In the pouring rain, a deep, strange voice with a metallic resonance suddenly came from the edge of the muddy slope fifty paces away. The sound wasn't loud, but it was as clear as a knife scraping against a whetstone in the downpour.
There were no banners, no shouts.
Four figures riding on tall chestnut horses appeared before the dilapidated official road.
The leader was wearing a long, wide, dark gray, rainproof leather cloak. He wasn't wearing a helmet or hat, and rainwater streamed down his messy, grayish-white, coarse short hair onto his cold, hard face, which resembled a jagged rock.
His sharp, eagle-like eyes pierced through the gray-white rain, fixed on Oto, who was lying on the ground covered in mud and bits of flesh, panting heavily as he sat on a wooden stake.

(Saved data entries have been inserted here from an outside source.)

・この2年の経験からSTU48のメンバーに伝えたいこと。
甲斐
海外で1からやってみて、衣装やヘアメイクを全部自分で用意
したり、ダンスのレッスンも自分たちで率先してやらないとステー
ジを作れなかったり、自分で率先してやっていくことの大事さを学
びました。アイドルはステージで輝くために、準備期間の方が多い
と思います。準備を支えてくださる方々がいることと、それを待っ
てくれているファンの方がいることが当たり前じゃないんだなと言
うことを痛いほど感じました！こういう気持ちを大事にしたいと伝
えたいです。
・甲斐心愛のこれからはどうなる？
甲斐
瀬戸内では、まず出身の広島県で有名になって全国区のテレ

"I had expected to find a group of tenant farmers, terrified and begging for help, scattered across this desolate wasteland."
Under the old man's cloak, where the saddle was partially exposed, hung a broadsword made of pure steel, without any gemstone decorations.
"This is truly a surprise to the old man. I must have been blind. This muddy mess doesn't give way to a tenant farmer's shack."
He turned the horse's head so that its hooves landed precisely on the edge of the ditch that had been soaked with mud from the living people.
Brynden Tully, "Blackfish," is the Duke of the Riverlands' brother and Westeros's most difficult veteran to fool.
"This place is a living, breathing stone mill that sucks the marrow of defeated soldiers and feeds them raw flesh."